Entretanto, uma proibição ao hemp aprovada pelo Congresso em novembro pode inviabilizar o programa. A definição de hemp vem da Farm Bill de 2018, que abriu brechas para vender produtos de cannabis fora de dispensários autorizados. A lei estabelece que hemp é qualquer produto derivado de plantas com menos de 0,3% de delta-9 THC.

Se a proibição entrar em vigor em 12 de novembro, como previsto, itens com mais de 0,4 mg de THC de qualquer tipo seriam federalm ente ilegais. Desse modo, a maior parte dos produtos de hemp, inclusive a maioria dos CBDs não intoxicantes, ficaria sujeita a restrições severas.

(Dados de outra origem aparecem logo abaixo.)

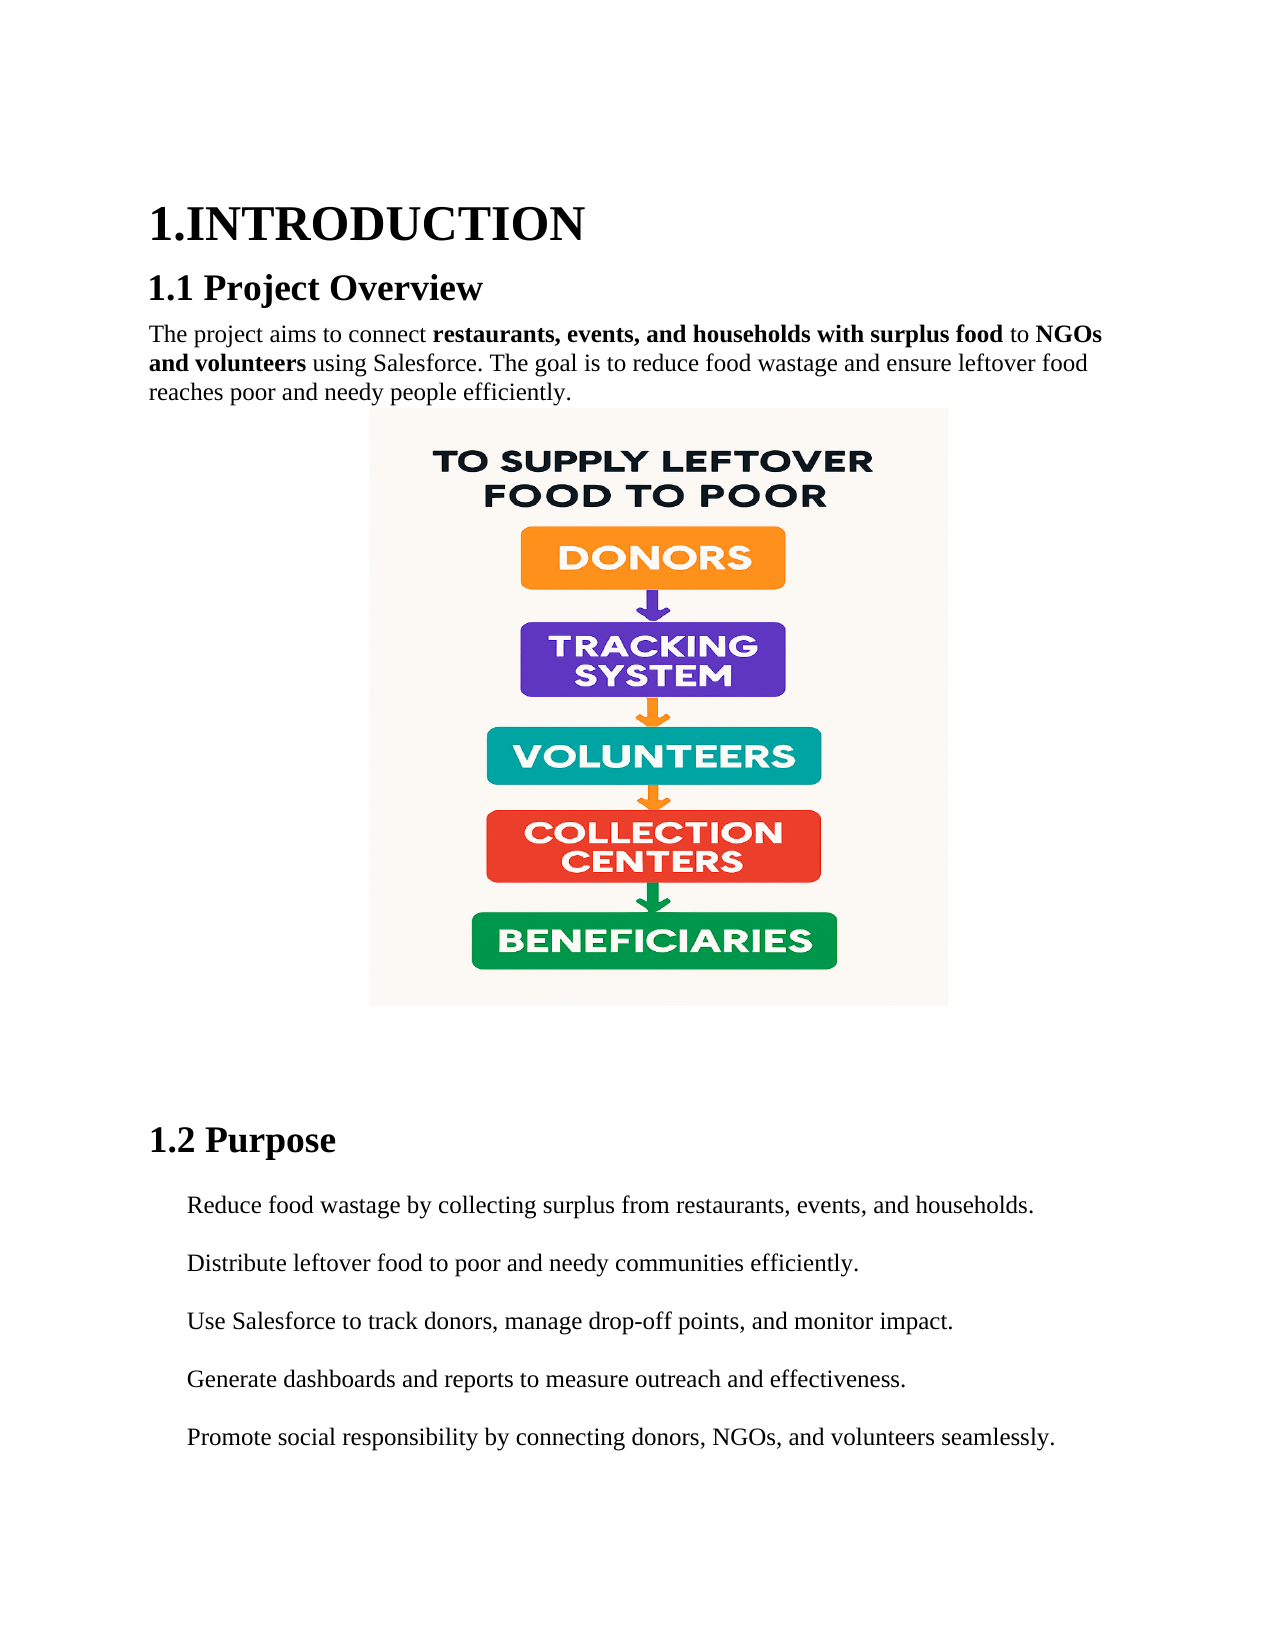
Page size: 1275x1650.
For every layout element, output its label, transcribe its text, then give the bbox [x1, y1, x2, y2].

Segundo Jonathan Miller, da US Hemp Roundtable, a norma abrangeria uma parcela muito ampla de produtos, dificultando o acesso de pacientes a terapias potencialmente úteis. Ponomariovaite, proprietária da Nesa’s Hemp, reuniu-se com membros do Congresso para defender a manutenção da legalidade de seus produtos.

Ela explicou que muitos senadores não compreenderam o sistema endocanabinoide, o que dificulta a avaliação de políticas. O sistema envolve receptores espalhados pelo cérebro e órgãos que interagem com canabinoides presentes na planta e também produzidos pelo corpo.

Ponomariovaite afirma que misturas com diversos canabinoides podem ter efeitos terapêuticos mais fortes do que o CBD isolado, o que, em caso de restrição, ficaria menos disponível. Legisladores buscam alternativas como regulamentação de biossegurança para substituir a proibição.

Propostas de retardar ou substituir a proibição chegam a fóruns diferentes. Em dezembro, o senador Ron Wyden reintroduziu o Cannabinoid Safety and Regulation Act, que prevê regulamentação para garantir segurança e eliminar contaminantes. Um projeto de lei na Câmara, apresentado por Jim Baird, visa adiar a medida por dois anos.

Miller atribui o impasse político ao alto grau de polarização no Congresso, dificultando a aprovação de propostas, mesmo as consideradas simples. O governo poderia, em vez disso, buscar ajustes regulatórios para evitar efeitos adversos.

O governo Trump já indicou, por meio de postagens públicas, o interesse em manter parte do CBD de espectro completo legal, ao mesmo tempo em que restringe produtos de hemp com riscos à saúde. Um grupo de defensores entrou com ação judicial contra autoridades de saúde, mas a Justiça negou o pedido de bloqueio da implementação.

Ponomariovaite ressalta que o foco das políticas deveria estar na contaminação de produtos, não apenas na classificação de canabinoides. Ela afirma que serviços de controle de qualidade variam entre estados e empresas, e que padrões mais robustos poderiam tornar os produtos mais seguros para uso médico.

Caso a proibição avance, a indústria de hemp pode enfrentar mudanças significativas, com impactos sobre a disponibilidade de produtos para pacientes. Ponomariovaite disse que, se isso ocorrer, continuará a produzir, mas reconheceu que a eficácia de seus produtos poderia diminuir diante da necessidade de manter apenas canabinoides legais.